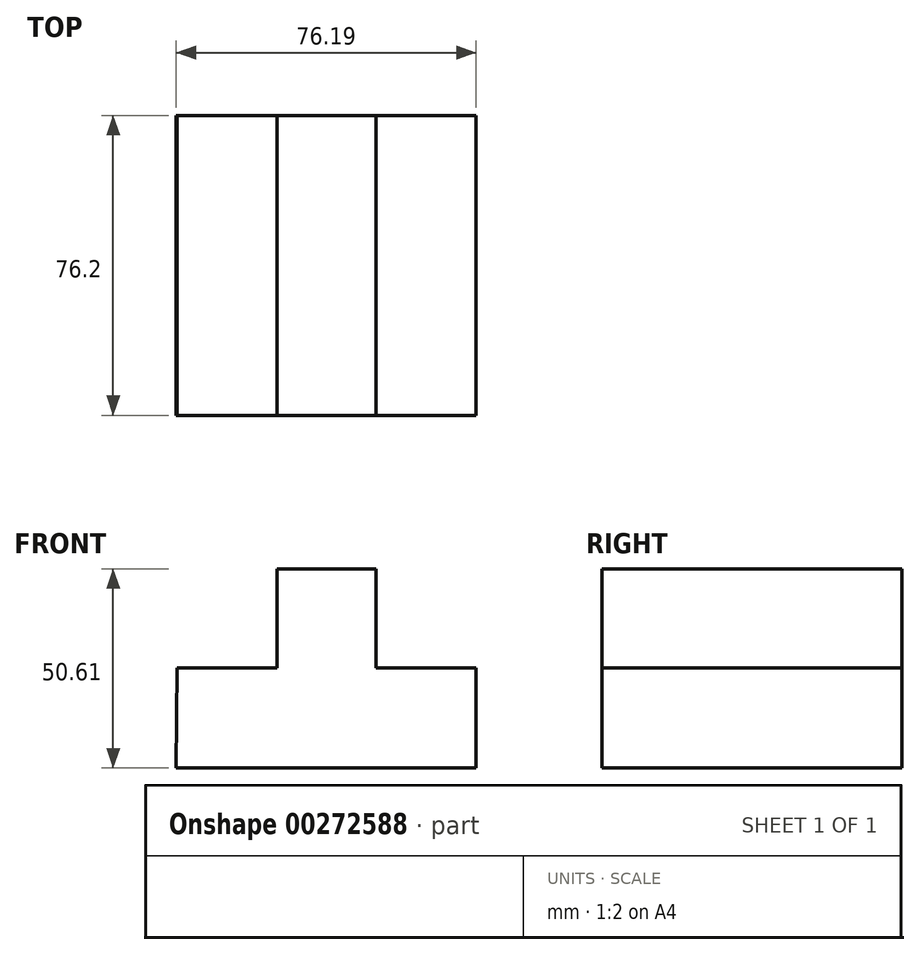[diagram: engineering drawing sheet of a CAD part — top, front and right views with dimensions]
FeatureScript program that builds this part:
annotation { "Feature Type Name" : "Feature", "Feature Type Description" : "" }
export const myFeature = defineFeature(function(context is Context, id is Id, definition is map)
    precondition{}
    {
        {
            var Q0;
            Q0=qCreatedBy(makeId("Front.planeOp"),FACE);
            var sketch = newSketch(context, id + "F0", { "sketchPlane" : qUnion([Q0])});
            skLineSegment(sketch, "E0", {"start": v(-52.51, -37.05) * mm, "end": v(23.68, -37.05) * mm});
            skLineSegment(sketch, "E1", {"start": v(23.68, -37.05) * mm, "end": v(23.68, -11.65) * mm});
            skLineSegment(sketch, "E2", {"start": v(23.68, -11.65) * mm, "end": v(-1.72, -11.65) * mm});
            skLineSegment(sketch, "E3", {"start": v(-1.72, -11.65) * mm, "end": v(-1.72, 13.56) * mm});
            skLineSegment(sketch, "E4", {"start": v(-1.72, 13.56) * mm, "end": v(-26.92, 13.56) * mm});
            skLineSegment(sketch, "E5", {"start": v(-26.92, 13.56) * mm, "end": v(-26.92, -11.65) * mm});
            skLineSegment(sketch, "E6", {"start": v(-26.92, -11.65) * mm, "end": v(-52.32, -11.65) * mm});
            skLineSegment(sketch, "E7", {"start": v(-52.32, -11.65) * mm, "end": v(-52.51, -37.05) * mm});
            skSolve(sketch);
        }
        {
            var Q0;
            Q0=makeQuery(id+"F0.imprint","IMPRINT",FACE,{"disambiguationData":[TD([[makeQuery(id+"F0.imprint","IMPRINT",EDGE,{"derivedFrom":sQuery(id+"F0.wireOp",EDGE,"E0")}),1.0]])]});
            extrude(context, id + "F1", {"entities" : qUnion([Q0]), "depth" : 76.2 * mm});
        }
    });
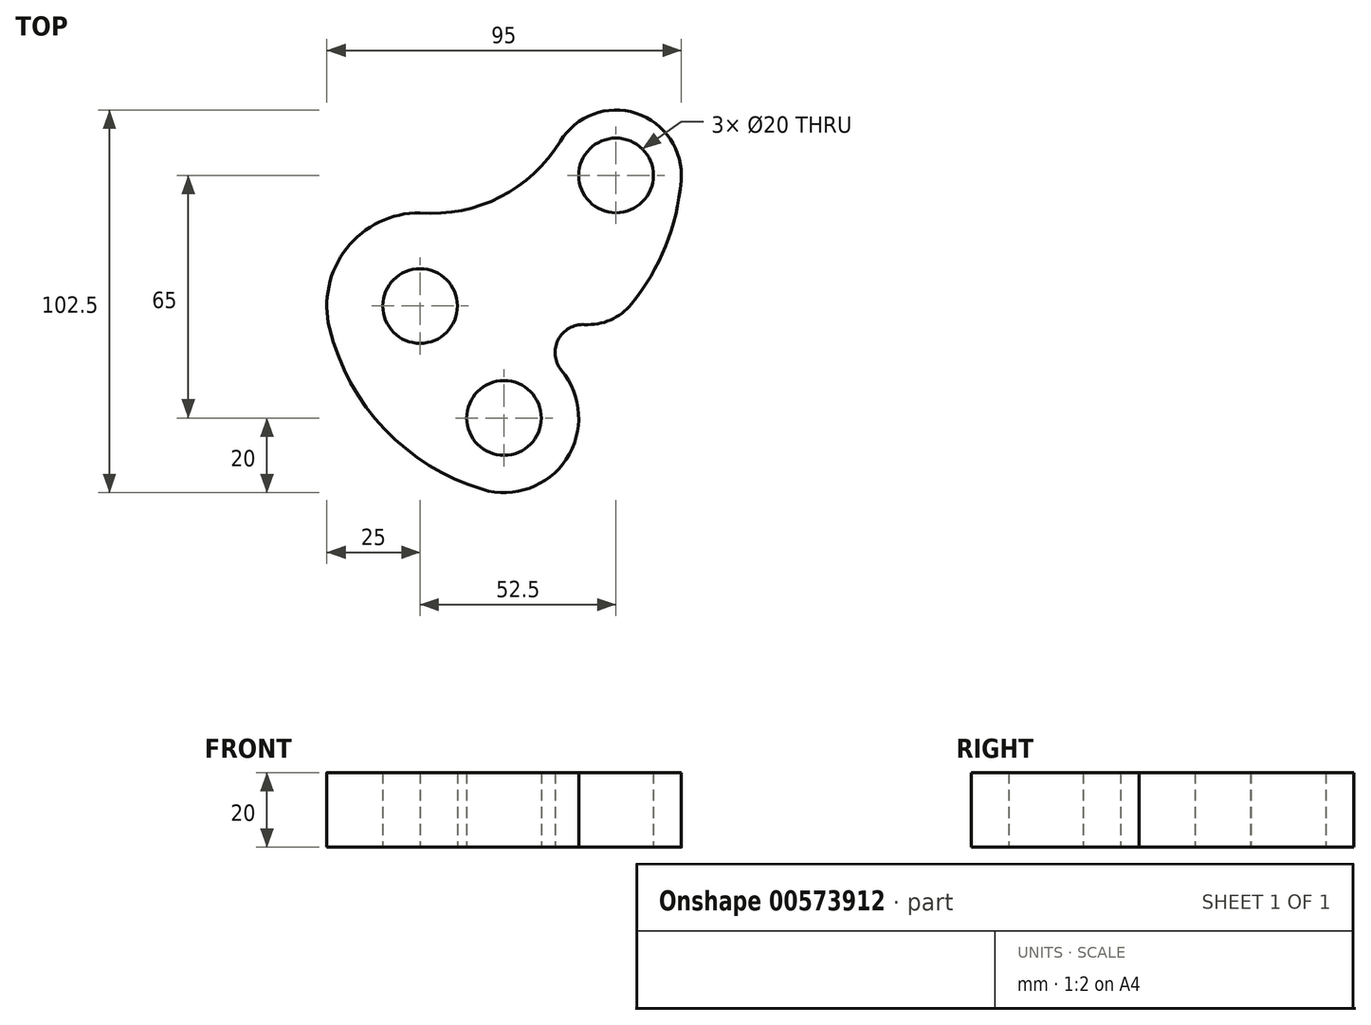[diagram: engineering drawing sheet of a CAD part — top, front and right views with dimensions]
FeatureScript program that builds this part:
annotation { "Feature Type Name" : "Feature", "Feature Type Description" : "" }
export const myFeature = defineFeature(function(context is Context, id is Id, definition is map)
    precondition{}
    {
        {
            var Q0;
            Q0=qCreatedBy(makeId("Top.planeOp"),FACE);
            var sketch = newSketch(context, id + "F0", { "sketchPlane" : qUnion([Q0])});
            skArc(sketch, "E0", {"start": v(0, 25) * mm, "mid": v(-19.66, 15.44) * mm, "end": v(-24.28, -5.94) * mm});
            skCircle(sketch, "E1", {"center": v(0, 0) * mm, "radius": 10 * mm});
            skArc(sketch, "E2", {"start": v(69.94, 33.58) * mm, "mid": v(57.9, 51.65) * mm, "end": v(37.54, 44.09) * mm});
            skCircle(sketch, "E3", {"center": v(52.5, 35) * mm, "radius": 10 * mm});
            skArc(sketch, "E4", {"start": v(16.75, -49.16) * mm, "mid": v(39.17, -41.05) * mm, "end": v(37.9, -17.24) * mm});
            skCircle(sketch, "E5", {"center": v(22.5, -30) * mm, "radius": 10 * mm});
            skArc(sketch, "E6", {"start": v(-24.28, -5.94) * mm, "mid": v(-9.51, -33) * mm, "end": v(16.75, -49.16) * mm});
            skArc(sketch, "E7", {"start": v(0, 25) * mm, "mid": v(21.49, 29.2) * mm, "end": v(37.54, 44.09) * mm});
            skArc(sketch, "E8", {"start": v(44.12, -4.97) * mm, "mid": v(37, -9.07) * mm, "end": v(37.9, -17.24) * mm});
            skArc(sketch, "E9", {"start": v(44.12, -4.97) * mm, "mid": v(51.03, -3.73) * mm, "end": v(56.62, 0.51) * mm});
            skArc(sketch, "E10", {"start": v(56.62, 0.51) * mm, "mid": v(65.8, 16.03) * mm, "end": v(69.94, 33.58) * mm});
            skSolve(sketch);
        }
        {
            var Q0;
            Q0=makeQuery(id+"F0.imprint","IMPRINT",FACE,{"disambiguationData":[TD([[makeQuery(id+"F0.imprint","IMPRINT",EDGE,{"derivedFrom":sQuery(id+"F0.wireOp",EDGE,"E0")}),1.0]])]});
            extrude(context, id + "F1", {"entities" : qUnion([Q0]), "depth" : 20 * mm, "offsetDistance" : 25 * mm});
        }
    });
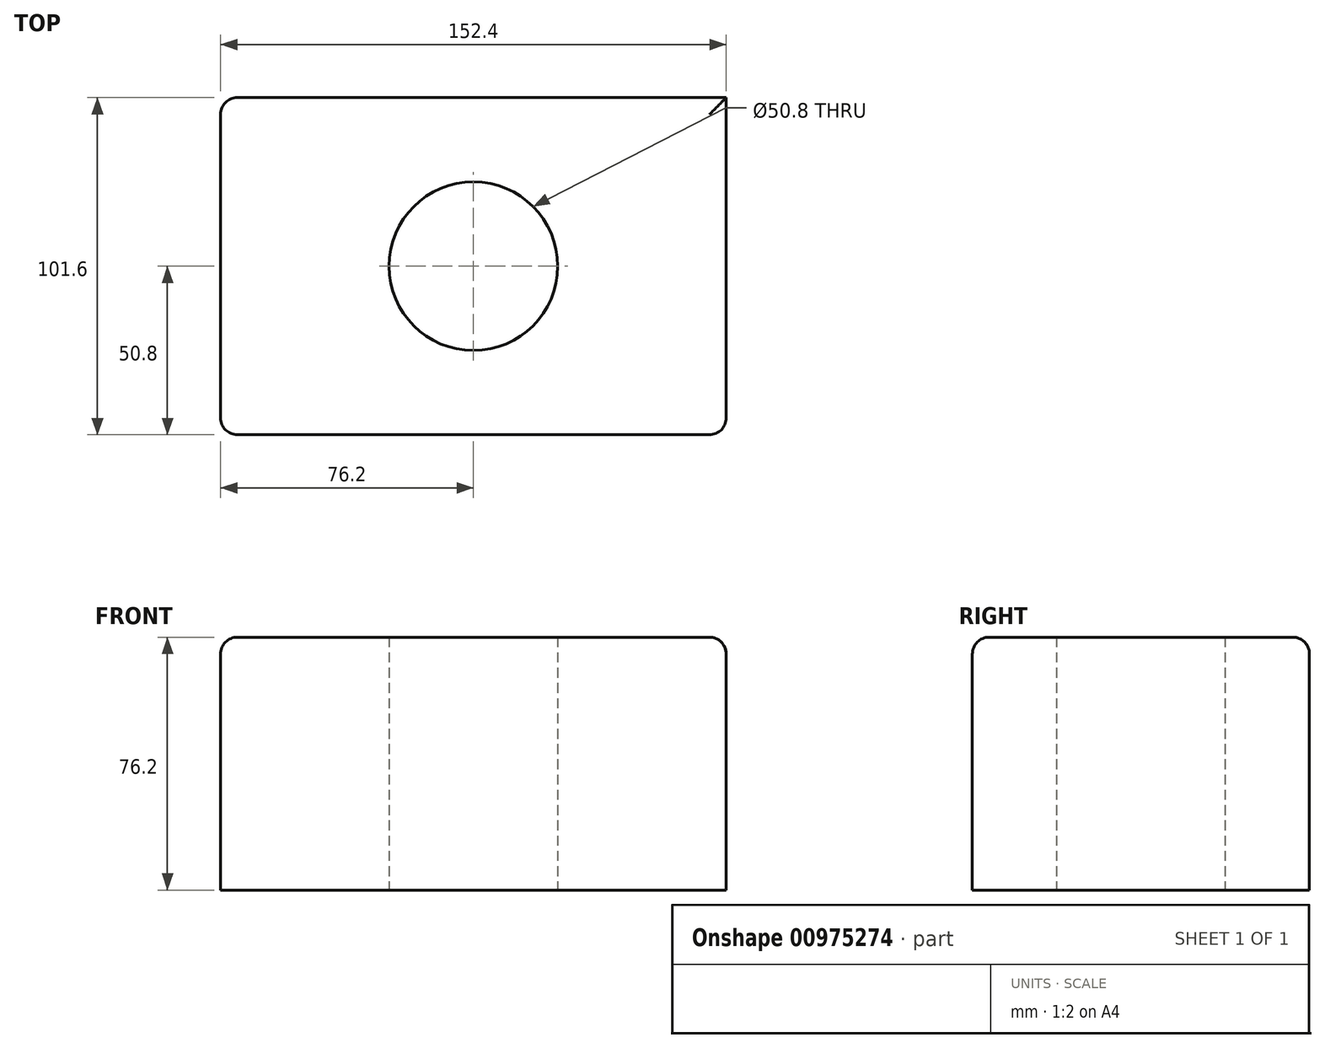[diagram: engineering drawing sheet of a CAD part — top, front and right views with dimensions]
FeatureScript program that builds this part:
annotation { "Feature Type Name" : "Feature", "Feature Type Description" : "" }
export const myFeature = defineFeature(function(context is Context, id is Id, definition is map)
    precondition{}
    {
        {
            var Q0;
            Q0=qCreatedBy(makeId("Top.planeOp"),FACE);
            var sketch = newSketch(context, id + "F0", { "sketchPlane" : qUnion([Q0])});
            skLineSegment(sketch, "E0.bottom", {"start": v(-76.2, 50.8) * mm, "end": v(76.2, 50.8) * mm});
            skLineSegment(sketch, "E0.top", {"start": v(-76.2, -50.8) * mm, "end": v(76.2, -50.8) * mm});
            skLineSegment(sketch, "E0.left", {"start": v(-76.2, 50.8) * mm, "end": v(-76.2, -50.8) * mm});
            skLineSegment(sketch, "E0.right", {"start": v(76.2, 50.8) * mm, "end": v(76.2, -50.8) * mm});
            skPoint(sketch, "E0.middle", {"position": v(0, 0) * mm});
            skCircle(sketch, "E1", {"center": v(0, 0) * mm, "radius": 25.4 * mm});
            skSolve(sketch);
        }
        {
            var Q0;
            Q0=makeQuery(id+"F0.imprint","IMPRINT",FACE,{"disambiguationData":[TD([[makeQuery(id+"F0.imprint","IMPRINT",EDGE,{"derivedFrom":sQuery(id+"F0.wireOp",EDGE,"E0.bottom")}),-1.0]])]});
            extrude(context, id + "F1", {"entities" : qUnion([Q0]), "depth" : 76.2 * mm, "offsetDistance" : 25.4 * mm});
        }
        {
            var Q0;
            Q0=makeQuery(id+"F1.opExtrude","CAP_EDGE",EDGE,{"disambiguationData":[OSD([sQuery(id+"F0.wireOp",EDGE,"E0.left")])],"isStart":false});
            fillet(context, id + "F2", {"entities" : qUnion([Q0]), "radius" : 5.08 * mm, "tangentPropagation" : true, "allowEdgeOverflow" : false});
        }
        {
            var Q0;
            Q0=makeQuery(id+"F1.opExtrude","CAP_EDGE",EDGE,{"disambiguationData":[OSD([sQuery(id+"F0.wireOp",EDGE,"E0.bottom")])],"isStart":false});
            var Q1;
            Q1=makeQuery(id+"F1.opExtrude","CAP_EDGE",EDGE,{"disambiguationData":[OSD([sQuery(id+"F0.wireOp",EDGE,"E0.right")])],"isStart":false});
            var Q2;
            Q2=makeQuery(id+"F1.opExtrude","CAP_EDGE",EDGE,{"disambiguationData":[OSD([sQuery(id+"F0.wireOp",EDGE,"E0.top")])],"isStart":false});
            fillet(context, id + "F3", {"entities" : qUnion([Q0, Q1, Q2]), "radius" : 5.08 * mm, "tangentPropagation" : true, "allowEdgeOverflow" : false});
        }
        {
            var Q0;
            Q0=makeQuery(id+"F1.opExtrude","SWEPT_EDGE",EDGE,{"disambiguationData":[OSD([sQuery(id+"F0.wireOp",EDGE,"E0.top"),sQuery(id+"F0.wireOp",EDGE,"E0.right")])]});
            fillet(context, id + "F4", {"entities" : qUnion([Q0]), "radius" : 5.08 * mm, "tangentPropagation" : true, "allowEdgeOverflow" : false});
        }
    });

-.-.-

§ **Aim of the exercise**
Count the lines in the material above that contain the string "fillet". Reply with the number alone.

§ **Solved exercise**
3